Эллен отметила, что доктор Эванс очень тщательно подбирает слова и точно дозирует оптимизм.
Первой отреагировала Диана Максвелл – она разрыдалась, прижимая ладонь ко рту в безуспешной попытке скрыть свою слабость. Джон Максвелл выпучил глаза; Эллен ответила победным взглядом и наконец усадила Диану.
– Вы с самого начала не хотели отдавать нам Уилла, так ведь? – догадался Джон Максвелл.
Все врачи и медсестры знали: ярость – нормальная родительская реакция.

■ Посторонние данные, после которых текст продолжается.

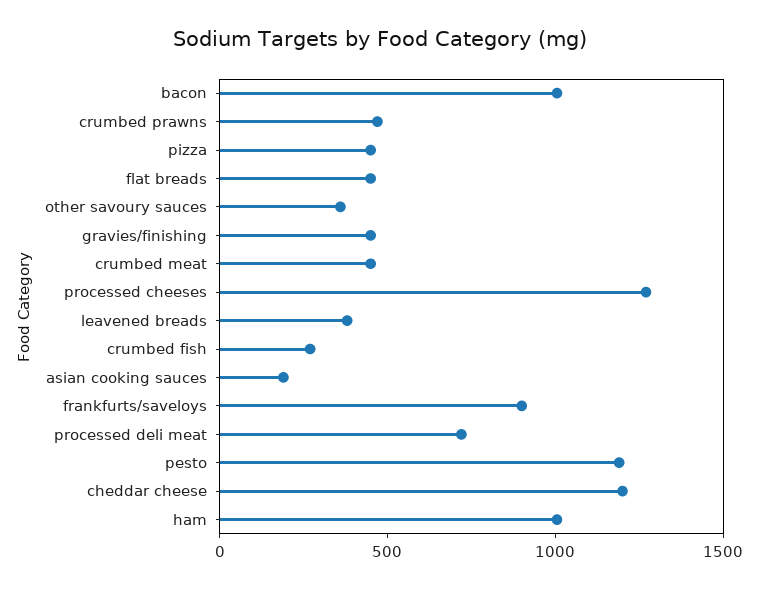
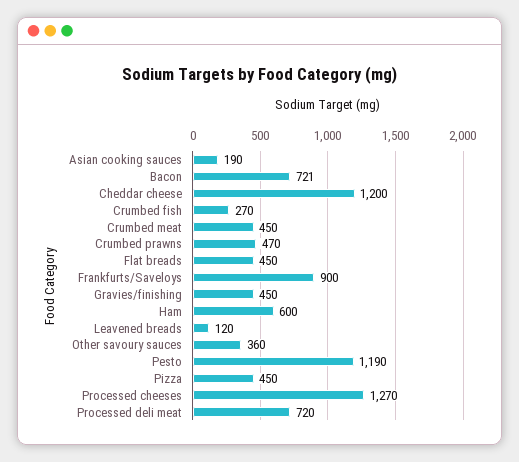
bacon: 1000 -> 721
leavened breads: 400 -> 120
ham: 1000 -> 600

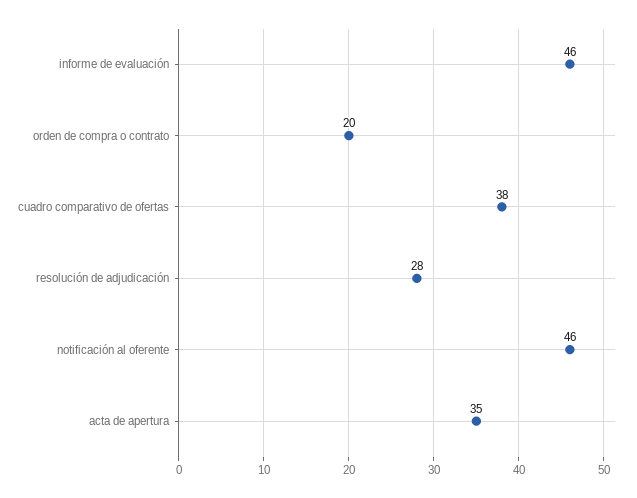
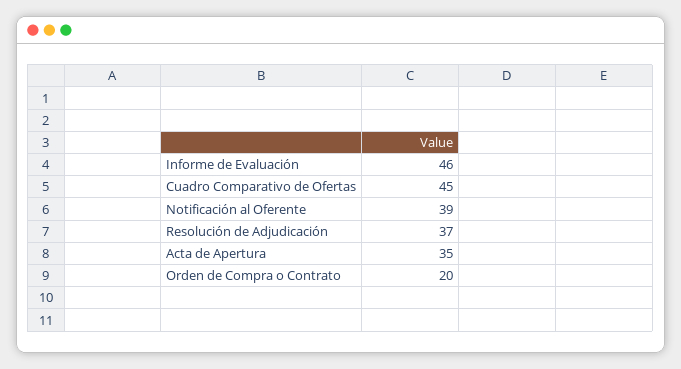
cuadro comparativo de ofertas: 38 -> 45
resolución de adjudicación: 28 -> 37
notificación al oferente: 46 -> 39

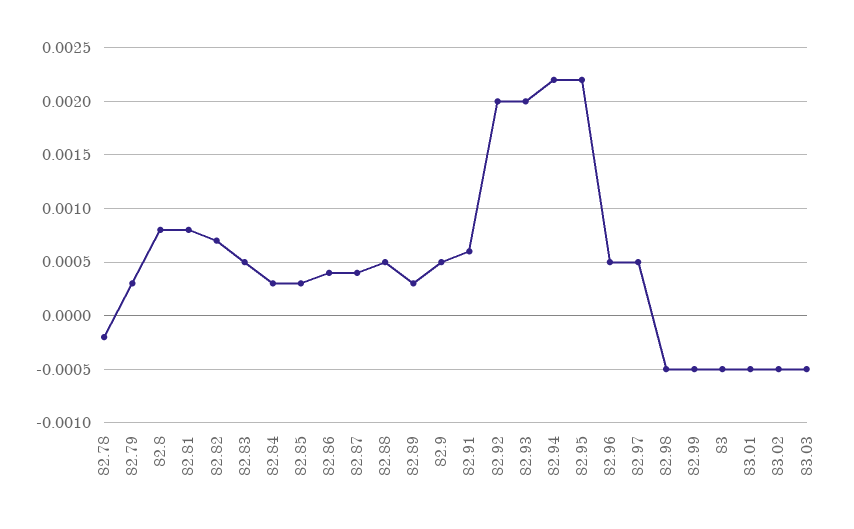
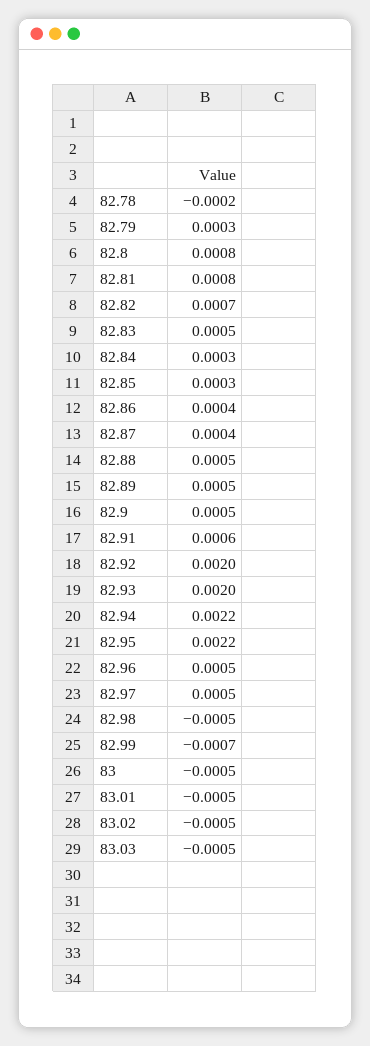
82.89: 0.0003 -> 0.0005
82.99: -0.0005 -> -0.0007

Но только в первые несколько дней. Затем шок уступает место скорби и тоске. Но и эти эмоции постепенно проходят (как скоро – зависит от времени нахождения пострадавшего в отделении интенсивной терапии), и несчастные родители в большинстве своем заканчивают кротким смирением. Только, думала Эллен, едва ли Ковбою Максвеллу грозит впасть в кроткое смирение.
Эванс наживку не заглотил. Он продолжал говорить так, будто перед ним стоял человек, жаждущий услышать новую информацию, а не лопающийся от гнева.
– Позвольте объяснить подробнее, – произнес Эванс. И спокойным, твердым голосом, без медицинских терминов, начал перечислять признаки, свидетельницей которых Эллен стала двое суток назад и которые с тех пор были подтверждены серией анализов и результатами круглосуточных визуальных наблюдений вкупе с показаниями точнейших приборов. – О чем бишь я? Да, о ложной уверенности и быстром развитии событий, – продолжал Эванс. – Впрочем, рад сообщить, что мы зафиксировали целый ряд признаков того, что организм Уилла имеет некий настрой.
Максвелл чуть успокоился – это было заметно по положению тела, по жестам и мимике, – хотя агрессия еще не отпустила его.